We hypothesized that the initially large displacements in SGD are responsible for the overall quality of the final outcome. If this was the case, then the differences between SGD and SMACOF should disappear when we initialize SMACOF with a small number of SGD iterations.

Fig. 5.
figure 5

Stress reduction by SMACOF initialized with CMDS or a few iterations of SGD (left) and the relative deviation of the final stress from the baseline of SMACOF with CMDS (right) on example graphs 1138_bus and dwt_1005. The initial iterations of SGD start from a random initialization in the unit square, and each instance was run 10 times.

As illustrated in Fig. 5 this is indeed the case. Even a single step of SGD prevents majorization from sinking into a poor local minimum. After about seven iterations of SGD, majorization yields layouts that are even slightly better than those obtained from initialization with CMDS. We also note that in the next iterations, SMACOF reduces stress faster than SGD, but the number of iterations to the final layout is roughly the same for both. This number becomes smaller than for SMACOF initialized with CMDS, offsetting the higher cost of SGD iterations compared to PivotMDS.

We conclude that a, if not the, major advantage of the approach based on stochastic gradient descent is the reliable untangling of any initial layout during the first few iterations. No separate initialization strategy is required.

Well Designed.
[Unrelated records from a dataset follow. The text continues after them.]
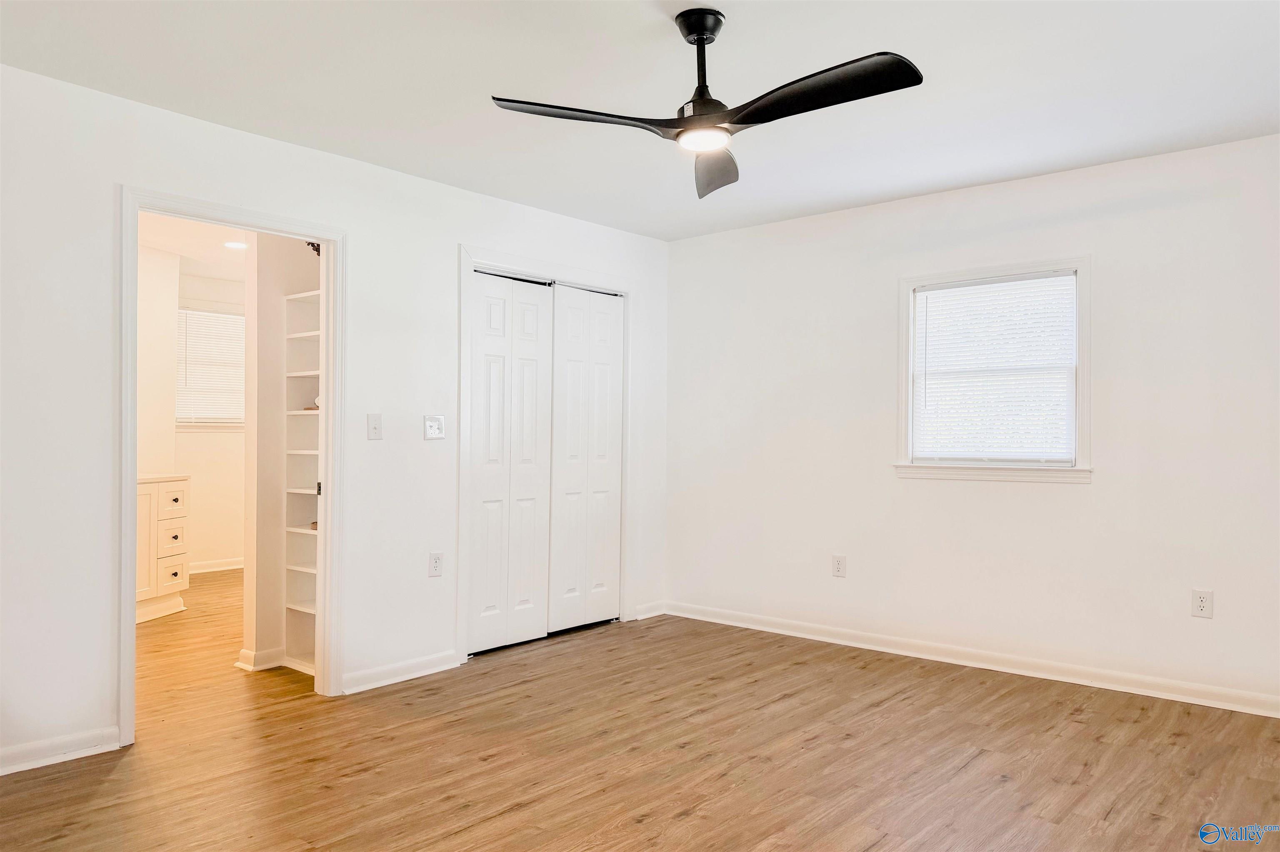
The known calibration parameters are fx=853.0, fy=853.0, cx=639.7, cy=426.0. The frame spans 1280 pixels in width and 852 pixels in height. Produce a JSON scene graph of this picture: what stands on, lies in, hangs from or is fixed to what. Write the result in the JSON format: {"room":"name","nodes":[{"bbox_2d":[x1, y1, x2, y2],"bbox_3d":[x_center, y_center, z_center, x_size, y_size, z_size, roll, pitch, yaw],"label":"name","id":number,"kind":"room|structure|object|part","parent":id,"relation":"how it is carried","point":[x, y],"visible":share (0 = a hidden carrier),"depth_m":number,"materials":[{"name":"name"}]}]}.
{"room":"bedroom","nodes":[
{"label":"bedroom","id":0,"kind":"room"},
{"bbox_2d":[137,243,179,478],"bbox_3d":[-3.703,-0.013,5.457,0.474,2.436,1.333,0,-1,41],"label":"wall","id":1,"kind":"structure","parent":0,"point":[171,319],"depth_m":5.95,"materials":[{"name":"white paint"}]},
{"bbox_2d":[137,211,249,280],"bbox_3d":[-2.513,-1.307,5.399,3.846,0.103,3.307,0,-1,41],"label":"hallway ceiling","id":2,"kind":"structure","parent":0,"point":[211,249],"depth_m":5.90,"materials":[{"name":"white paint"}]},
{"bbox_2d":[223,240,249,249],"bbox_3d":[-2.776,-1.244,5.870,0.177,0.007,0.172,0,-1,41],"label":"recessed light","id":3,"kind":"object","parent":2,"relation":"in","point":[236,244],"visible":0.99,"depth_m":5.86,"materials":[{"name":"white"}]},
{"bbox_2d":[174,272,246,570],"bbox_3d":[-3.751,0.000,7.078,0.126,2.472,2.788,0,-1,41],"label":"far room wall","id":4,"kind":"structure","parent":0,"point":[208,441],"depth_m":7.16,"materials":[{"name":"white paint"}]},
{"bbox_2d":[175,305,246,427],"bbox_3d":[-3.691,-0.488,7.350,0.148,1.044,1.021,0,-1,41],"label":"far window","id":5,"kind":"structure","parent":4,"relation":"in","point":[203,311],"depth_m":7.34,"materials":[{"name":"white plastic"}]},
{"bbox_2d":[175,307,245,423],"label":"window blind","id":6,"kind":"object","parent":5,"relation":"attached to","point":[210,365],"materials":[{"name":"white plastic"}]},
{"bbox_2d":[189,557,244,574],"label":"baseboard","id":7,"kind":"structure","parent":4,"relation":"attached to","point":[224,568],"depth_m":7.23,"materials":[{"name":"white paint"}]},
{"bbox_2d":[244,232,319,673],"bbox_3d":[-1.748,0.016,4.516,0.459,2.367,0.630,0,-1,41],"label":"hallway wall","id":8,"kind":"structure","parent":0,"point":[266,316],"depth_m":4.34,"materials":[{"name":"paint"}]},
{"bbox_2d":[236,646,285,671],"bbox_3d":[-1.845,1.175,4.443,0.174,0.089,0.439,0,-1,41],"label":"baseboard","id":9,"kind":"structure","parent":8,"relation":"attached to","point":[244,652],"depth_m":4.28,"materials":[{"name":"white paint"}]},
{"bbox_2d":[305,240,321,254],"bbox_3d":[-1.601,-0.891,4.210,0.073,0.101,0.084,0,-1,41],"label":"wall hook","id":10,"kind":"object","parent":8,"relation":"attached to","point":[311,244],"visible":0.33,"depth_m":4.20,"materials":[{"name":"black metal"}]},
{"bbox_2d":[0,62,672,777],"bbox_3d":[-1.432,-0.013,3.865,0.125,2.464,5.005,0,-1,41],"label":"left wall","id":11,"kind":"structure","parent":0,"point":[366,234],"depth_m":3.48,"materials":[{"name":"white paint"}]},
{"bbox_2d":[0,725,123,775],"bbox_3d":[-2.539,1.151,2.536,0.016,0.087,1.749,0,-1,41],"label":"baseboard","id":12,"kind":"structure","parent":11,"relation":"attached to","point":[1,774],"depth_m":3.05,"materials":[{"name":"white paint"}]},
{"bbox_2d":[119,185,344,748],"bbox_3d":[-1.690,0.162,3.596,0.171,2.095,0.932,0,-1,41],"label":"door frame","id":13,"kind":"structure","parent":11,"relation":"attached to","point":[126,577],"depth_m":3.70,"materials":[{"name":"white paint"}]},
{"bbox_2d":[366,413,382,439],"bbox_3d":[-1.244,0.004,4.003,0.019,0.121,0.070,0,-1,41],"label":"light switch","id":14,"kind":"object","parent":11,"relation":"attached to","point":[374,428],"visible":0.98,"depth_m":4.00,"materials":[{"name":"white plastic"}]},
{"bbox_2d":[342,650,461,693],"bbox_3d":[-1.151,1.171,4.072,0.017,0.087,0.757,0,-1,41],"label":"baseboard","id":15,"kind":"structure","parent":11,"relation":"attached to","point":[452,657],"depth_m":4.06,"materials":[{"name":"white paint"}]},
{"bbox_2d":[423,415,445,440],"bbox_3d":[-1.026,0.007,4.263,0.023,0.121,0.114,0,-1,41],"label":"light switch","id":16,"kind":"object","parent":11,"relation":"attached to","point":[432,428],"visible":0.98,"depth_m":4.26,"materials":[{"name":"white plastic"}]},
{"bbox_2d":[427,551,443,577],"bbox_3d":[-1.010,0.685,4.218,0.009,0.120,0.074,0,-1,41],"label":"wall socket","id":17,"kind":"object","parent":11,"relation":"attached to","point":[434,563],"visible":0.99,"depth_m":4.21,"materials":[{"name":"white plastic"}]},
{"bbox_2d":[457,245,632,666],"bbox_3d":[-0.533,0.150,5.014,0.140,2.155,1.391,0,-1,41],"label":"closet door frame","id":18,"kind":"structure","parent":11,"relation":"attached to","point":[484,262],"depth_m":4.65,"materials":[{"name":"white paint"}]},
{"bbox_2d":[467,271,553,656],"bbox_3d":[-0.723,0.195,4.724,0.069,2.036,0.615,0,-1,41],"label":"bifold closet door","id":19,"kind":"structure","parent":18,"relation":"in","point":[539,351],"depth_m":4.71,"materials":[{"name":"white paint"}]},
{"bbox_2d":[547,283,624,634],"bbox_3d":[-0.332,0.193,5.196,0.071,2.042,0.643,0,-1,41],"label":"closet door","id":20,"kind":"structure","parent":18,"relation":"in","point":[564,351],"depth_m":5.17,"materials":[{"name":"white paint"}]},
{"bbox_2d":[632,601,665,619],"bbox_3d":[0.039,1.187,5.487,0.016,0.086,0.346,0,-1,41],"label":"baseboard","id":21,"kind":"structure","parent":11,"relation":"attached to","point":[647,612],"depth_m":5.50,"materials":[{"name":"white paint"}]},
{"bbox_2d":[0,0,1279,239],"bbox_3d":[0.181,-1.300,2.498,4.520,0.107,5.116,0,-1,41],"label":"ceiling","id":22,"kind":"structure","parent":0,"point":[750,28],"depth_m":3.08,"materials":[{"name":"white paint"}]},
{"bbox_2d":[490,7,923,196],"bbox_3d":[0.238,-1.044,2.559,1.162,0.425,1.140,0,0,29],"label":"ceiling fan","id":23,"kind":"object","parent":22,"relation":"hanging from","point":[702,38],"visible":0.98,"depth_m":2.51,"materials":[{"name":"black metal"}]},
{"bbox_3d":[-0.163,-0.901,2.513,0.378,0.051,0.463,0,0,29],"label":"blade","id":24,"kind":"part","parent":23,"relation":"part of","materials":[{"name":"black wood"}]},
{"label":"downrod","id":25,"kind":"part","parent":23,"relation":"part of","materials":[{"name":"black metal"}]},
{"bbox_3d":[0.249,-0.885,2.926,0.248,0.086,0.588,1,-1,3],"label":"blade","id":26,"kind":"part","parent":23,"relation":"part of","materials":[{"name":"wood"}]},
{"bbox_3d":[0.467,-0.897,2.338,0.575,0.049,0.272,0,0,29],"label":"blade","id":27,"kind":"part","parent":23,"relation":"part of","materials":[{"name":"black"}]},
{"bbox_2d":[0,568,1279,851],"bbox_3d":[-1.155,1.254,3.863,8.290,0.101,5.536,0,-1,41],"label":"floor","id":28,"kind":"structure","parent":0,"point":[697,816],"depth_m":3.10,"materials":[{"name":"brown wood"}]},
{"bbox_2d":[135,474,189,623],"bbox_3d":[-3.339,0.759,5.335,0.577,0.929,0.776,0,-1,41],"label":"bathroom vanity","id":29,"kind":"object","parent":28,"relation":"on","point":[171,577],"visible":0.44,"depth_m":5.43,"materials":[{"name":"white paint"}]},
{"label":"cabinet door","id":30,"kind":"part","parent":29,"relation":"part of","materials":[{"name":"white paint"}]},
{"bbox_3d":[-3.035,0.495,5.536,0.058,0.157,0.195,0,-1,41],"label":"drawer","id":31,"kind":"part","parent":29,"relation":"part of","materials":[{"name":"white paint"}]},
{"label":"drawer","id":32,"kind":"part","parent":29,"relation":"part of","materials":[{"name":"white paint"}]},
{"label":"drawer","id":33,"kind":"part","parent":29,"relation":"part of","materials":[{"name":"white paint"}]},
{"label":"drawer knob","id":34,"kind":"part","parent":29,"relation":"part of","materials":[{"name":"metal"}]},
{"bbox_2d":[284,289,320,674],"bbox_3d":[-1.554,0.274,4.360,0.462,1.881,0.318,0,-1,41],"label":"built-in shelf","id":35,"kind":"object","parent":28,"relation":"on","point":[306,533],"visible":0.38,"depth_m":4.40,"materials":[{"name":"white paint"}]},
{"bbox_2d":[664,132,1279,711],"bbox_3d":[1.757,0.004,4.412,4.186,2.454,0.134,0,-1,41],"label":"right wall","id":36,"kind":"structure","parent":0,"point":[1081,493],"depth_m":4.24,"materials":[{"name":"white paint"}]},
{"bbox_2d":[831,554,846,577],"bbox_3d":[1.116,0.787,4.796,0.073,0.121,0.009,0,-1,41],"label":"wall socket","id":37,"kind":"object","parent":36,"relation":"attached to","point":[837,568],"visible":0.99,"depth_m":4.79,"materials":[{"name":"white plastic"}]},
{"bbox_2d":[665,600,1279,717],"bbox_3d":[1.721,1.176,4.324,4.070,0.091,0.016,0,-1,41],"label":"baseboard","id":38,"kind":"structure","parent":36,"relation":"attached to","point":[983,667],"depth_m":4.22,"materials":[{"name":"white paint"}]},
{"bbox_2d":[894,256,1092,484],"bbox_3d":[1.803,-0.258,4.377,0.976,1.104,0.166,0,-1,41],"label":"window","id":39,"kind":"structure","parent":36,"relation":"in","point":[903,396],"depth_m":4.33,"materials":[{"name":"white plastic"}]},
{"bbox_2d":[911,272,1076,462],"bbox_3d":[1.795,-0.277,4.361,0.825,0.931,0.040,0,-1,41],"label":"window blind","id":40,"kind":"object","parent":39,"relation":"attached to","point":[940,294],"visible":0.97,"depth_m":4.34,"materials":[{"name":"white plastic"}]},
{"bbox_2d":[1190,589,1213,619],"bbox_3d":[2.461,0.779,3.736,0.073,0.121,0.009,0,-1,41],"label":"wall socket","id":41,"kind":"object","parent":36,"relation":"attached to","point":[1203,605],"visible":0.99,"depth_m":3.73,"materials":[{"name":"white plastic"}]}
]}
We performed a number of additional experiments that generally confirm the recommendations given for stochastic gradient descent [18], and indicate that little can be gained by straightforward attempts at improvement such as an initial focus on long distances or the integration of majorization steps.

4 Conclusions

We have presented computational experiments comparing two approaches for graph drawing by multidimensional scaling of shortest-path distances.

Contrary to claims by the authors, we do not find that stochastic gradient descent, which was recently proposed as an alternative to majorization, leads to better layouts [18]. We find no significant differences in stress, provided that majorization is initialized appropriately.

The true advantage of stochastic gradient descent appears to lie in its indifference to initialization. It is striking that this very simple and uniform algorithm yields results that are on par with the state of the art.

We did not compare running times in this short paper because both approaches largely perform the same operations in different order and speed-up techniques such as subsampling and spatial aggregation abound. Since many of these apply similarly to both approaches, we expect differences to be too subtle for any general claims. Since pairs in a maximal matching can be updated without interference, stochastic gradient descent appears to be more amenable to parallelization, though.